The home, which had been rebuilt to resemble the original, was owned by actor Nicholas Cage from 2007 till 2009.

 

LaLaurie’s life is a mystery after the fire, however, writer Harriet Martineau claims that after fleeing the New Orleans, during the mob violence, she took a coach to the waterfront and traveled to Mobile, Alabama on a schooner and then settled in Paris. She is rumored to have died in Paris, France in a boar-hunting accident.

 

Boone Hall Plantation, Charleston, South Carolina

 

The Boone Hall Plantation was founded by Major John Boone and then sold to brothers John and Henry Horlbeck.

 

Like LaLaurie Mansion, the plantation is claimed to have housed mistreated and tortured slaves.

 

The Horlbeck brothers expanded the property’s brickyard and set some of their 225 slaves to work operating dangerous kilns for the local building industry beginning in 1817.

 

According to the legend, there have been several sightings of spirits within 20 feet of the plantation’s kiln. A slave girl and boy are the most commonly spotted of these ghosts.

 

Dock Street Theater, Charleston, South Carolina

 

Originally built in 1809, as Planter’s Hotel by the Calder, the Dock Street Theater is the first building, in the Thirteen Colonies, that was designed for use as a theater.

 

There are claims that two entities continuously wander around the theater.
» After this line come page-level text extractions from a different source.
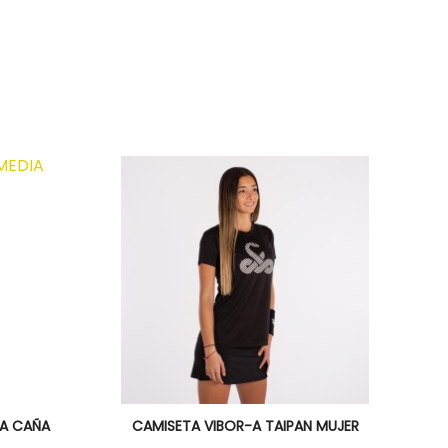
Vista rápida

IA CAÑA
CAMISETA VIBOR-A TAIPAN MUJER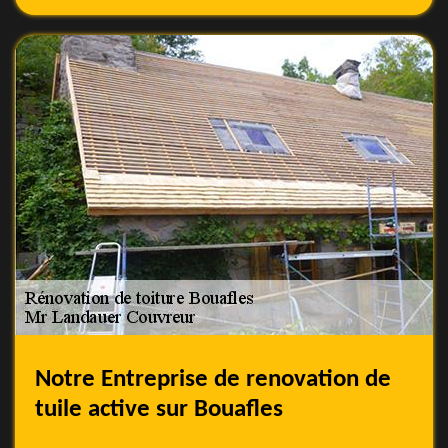
Notre Entreprise de renovation de
tuile active sur Bouafles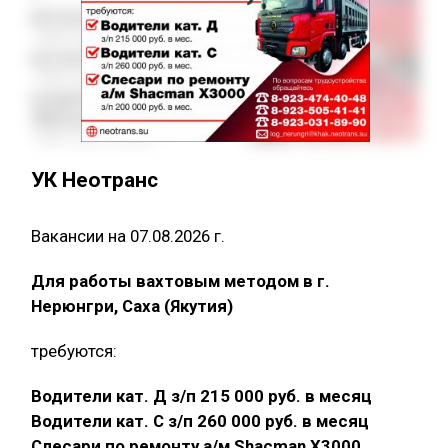
УК Неотранс
Вакансии на 07.08.2026 г.
Для работы вахтовым методом в г.
Нерюнгри, Саха (Якутия)
требуются:
Водители кат. Д з/п 215 000 руб. в месяц
Водители кат. С з/п 260 000 руб. в месяц
Слесари по ремонту а/м Shacman X3000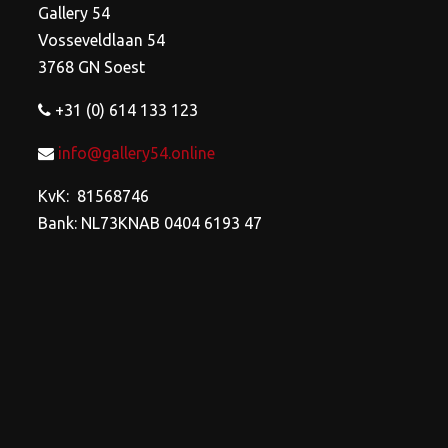
worden
worden
Gallery 54
op
op
Vosseveldlaan 54
de
de
3768 GN Soest
productpagina
productpagina
+31 (0) 614 133 123
info@gallery54.online
KvK: 81568746
Bank: NL73KNAB 0404 6193 47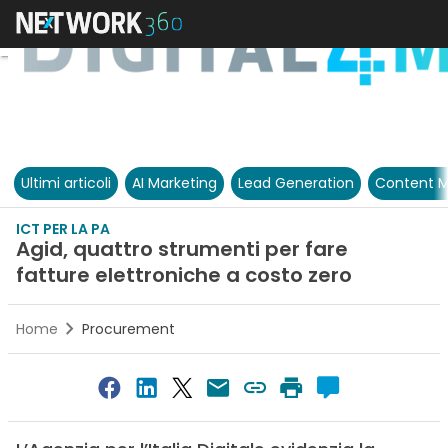
Ultimi articoli
AI Marketing
Lead Generation
Content M
ICT PER LA PA
Agid, quattro strumenti per fare
fatture elettroniche a costo zero
Home
Procurement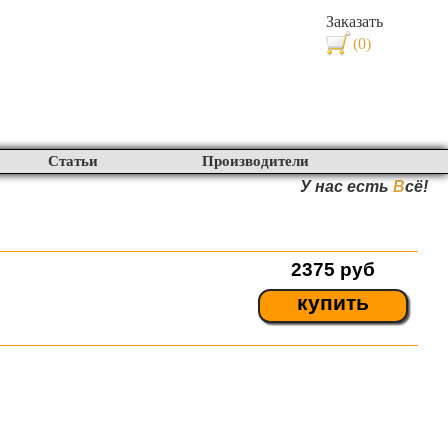
Заказать
(0)
Статьи
Производители
У нас есть
В
сё!
2375
руб
купить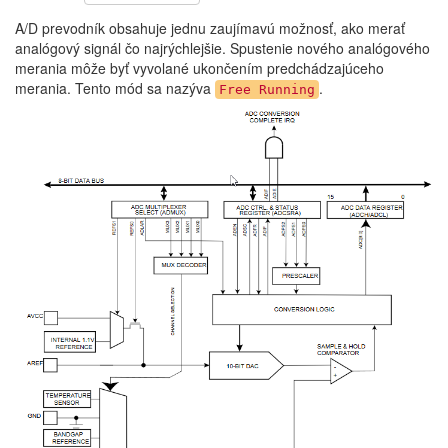
A/D prevodník obsahuje jednu zaujímavú možnosť, ako merať
analógový signál čo najrýchlejšie. Spustenie nového analógového
merania môže byť vyvolané ukončením predchádzajúceho
merania. Tento mód sa nazýva
.
Free Running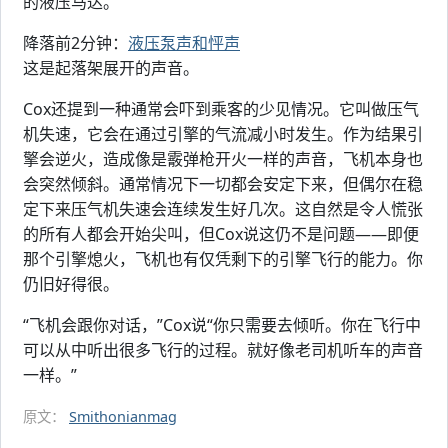
的液压马达。
降落前2分钟：
液压泵声和怦声
这是起落架展开的声音。
Cox还提到一种通常会吓到乘客的少见情况。它叫做压气
机失速，它会在通过引擎的气流减小时发生。作为结果引
擎会逆火，造成像是霰弹枪开火一样的声音，飞机本身也
会突然倾斜。通常情况下一切都会安定下来，但偶尔在稳
定下来压气机失速会连续发生好几次。这自然是令人慌张
的所有人都会开始尖叫，但Cox说这仍不是问题——即便
那个引擎熄火，飞机也有仅凭剩下的引擎飞行的能力。你
仍旧好得很。
“飞机会跟你对话，”Cox说“你只需要去倾听。你在飞行中
可以从中听出很多飞行的过程。就好像老司机听车的声音
一样。”
原文：
Smithonianmag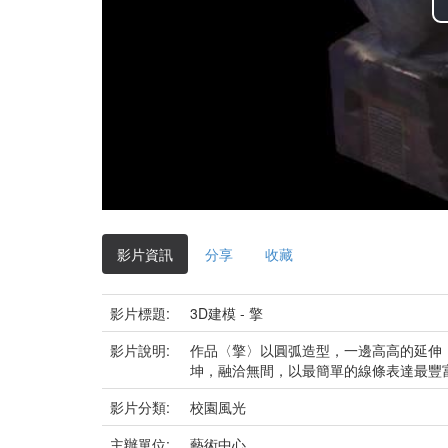
影片資訊
分享
收藏
影片標題:
3D建模 - 擎
影片說明:
作品〈擎〉以圓弧造型，一邊高高的延伸
坤，融洽無間，以最簡單的線條表達最豐
影片分類:
校園風光
主辦單位:
藝術中心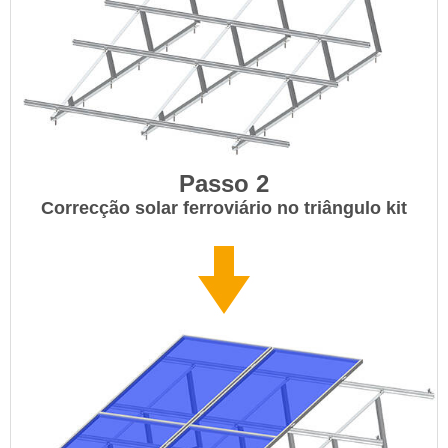
Passo 2
Correcção solar ferroviário no triângulo kit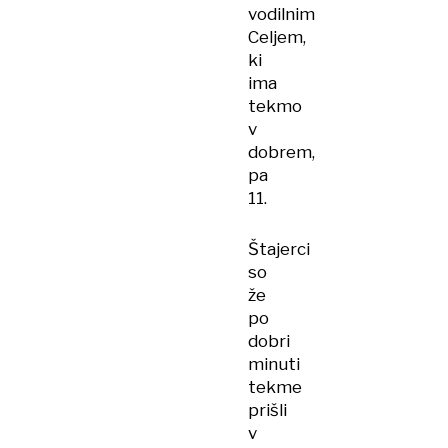
vodilnim
Celjem,
ki
ima
tekmo
v
dobrem,
pa
11.
Štajerci
so
že
po
dobri
minuti
tekme
prišli
v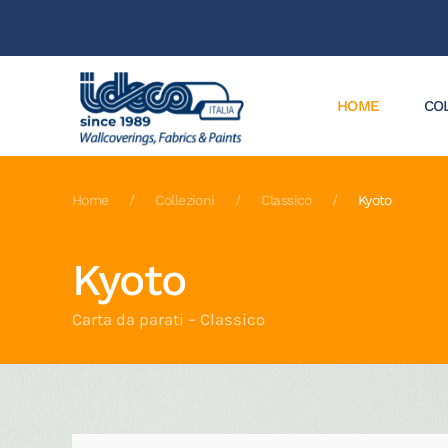
HOME
CO
Home
Collezioni
Classico
Kyoto
Kyoto
Carta da parati – Classico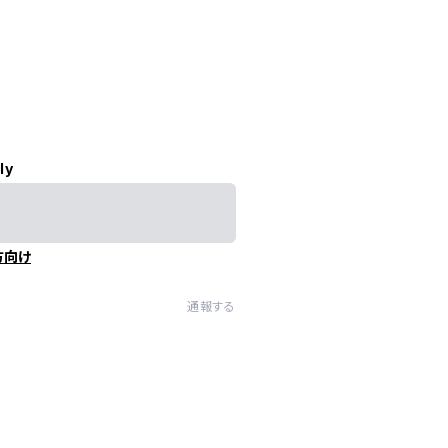
ly
方向け
通報する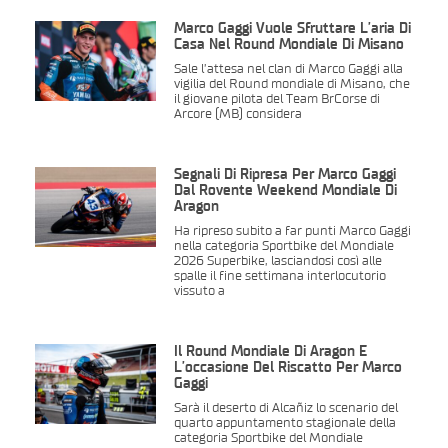
Marco Gaggi Vuole Sfruttare L’aria Di
Casa Nel Round Mondiale Di Misano
Sale l’attesa nel clan di Marco Gaggi alla
vigilia del Round mondiale di Misano, che
il giovane pilota del Team BrCorse di
Arcore (MB) considera
Segnali Di Ripresa Per Marco Gaggi
Dal Rovente Weekend Mondiale Di
Aragon
Ha ripreso subito a far punti Marco Gaggi
nella categoria Sportbike del Mondiale
2026 Superbike, lasciandosi così alle
spalle il fine settimana interlocutorio
vissuto a
Il Round Mondiale Di Aragon È
L’occasione Del Riscatto Per Marco
Gaggi
Sarà il deserto di Alcañiz lo scenario del
quarto appuntamento stagionale della
categoria Sportbike del Mondiale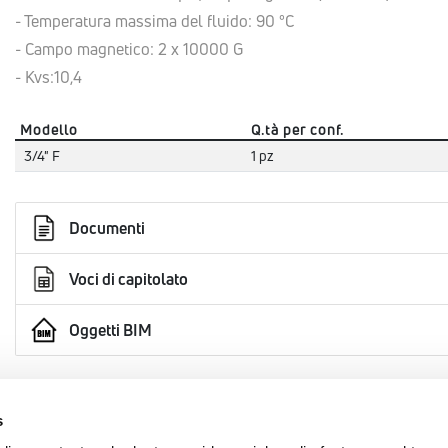
- Temperatura massima del fluido: 90 °C
- Campo magnetico: 2 x 10000 G
- Kvs:10,4
Modello
Q.tà per conf.
3/4" F
1 pz
Documenti
Voci di capitolato
Oggetti BIM
s
AREA
EMMETI SPA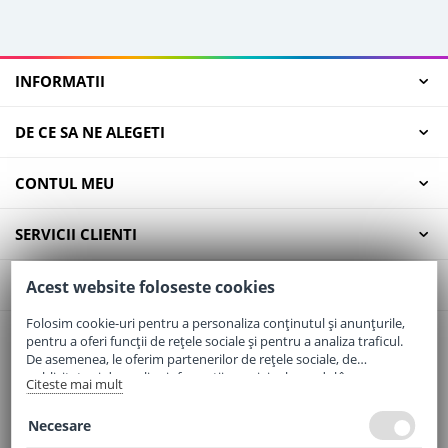
INFORMATII
DE CE SA NE ALEGETI
CONTUL MEU
SERVICII CLIENTI
CONTACT
Acest website foloseste cookies
Folosim cookie-uri pentru a personaliza conținutul și anunțurile,
pentru a oferi funcții de rețele sociale și pentru a analiza traficul.
Email:
office@elaptepraf.ro
De asemenea, le oferim partenerilor de rețele sociale, de
Telefon:
0745-964-449
publicitate și de analize informații cu privire la modul în care
Citeste mai mult
folosiți site-ul nostru. Aceștia le pot combina cu alte informații
Adresa:
Sos. Borsului, Nr. 20, Oradea, Jud. Bihor
oferite de dvs. sau culese în urma folosirii serviciilor lor.
Necesare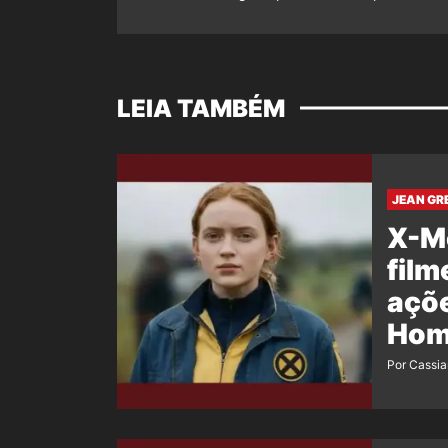
LEIA TAMBÉM
JEAN GRE
X-Me
film
açõ
Hom
Por Cassi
One of them was Junius Brutus Booth, a famous actor and the father of President Lincoln’s assassin John Wilkes Booth.

 

The other spectre is a nameless prostitute the locals called “Nettie” who is believed to have frequented the area in the 1800s.

 

Nettie worked at the hotel which is where she was struck by lightning and killed instantly while standing on her porch.

 

Farnsworth House, Gettysburg, Pennsylvania

 

The famous Civil War battle at Gettysburg was one of the bloodiest during the four-year war. Named for Brigadier General Elon J. Farnsworth, the Farnsworth House was home to Confederate sharpshooters who would shoot Union soldiers from the windows of the house during the conflict.

 

The home later operated as a makeshift hospital, and currently functions as a nine-room bed and breakfast.

 

However, five of those rooms are said to be haunted by the ghosts of fallen soldiers, along with a midwife called Mary.

 

Many guests claim to have seen Mary sitting on their beds at night.

 

Home of the Villisca Ax Murders in Villisca, Iowa

 

An old white frame house sits quietly on a residential street in the small town of Villisca, Iowa.

 

On the night of June 10, 1912, six members of the Moore family, who lived in the home, and two other children were brutally killed in what remains Iowa’s worst mass murder to date.

 

The parents Josiah and Sarah along with their four children Herman 11, Katherine 10, Boyd 7, and Paul 5, as well as two of Katherine’s friends Ina 8 and Lena 12 were all found with severe head wounds created by an ax.

 

The investigators on the scene believed that all of the victims except for Lena Stillinger had been asleep at the time of the attack. They also believed that Lena attempted to fight off her attacker because of the presence of defensive wounds on her arm.

 

While there were many suspects, Reverend George Kelly, a traveling minister and suspected pedophile, was twice tried for the murders but was acquitted both times. To this date, the case remains unsolved.
So, I ask the question again. Do you believe in ghosts? There seems to be a lot of people who do.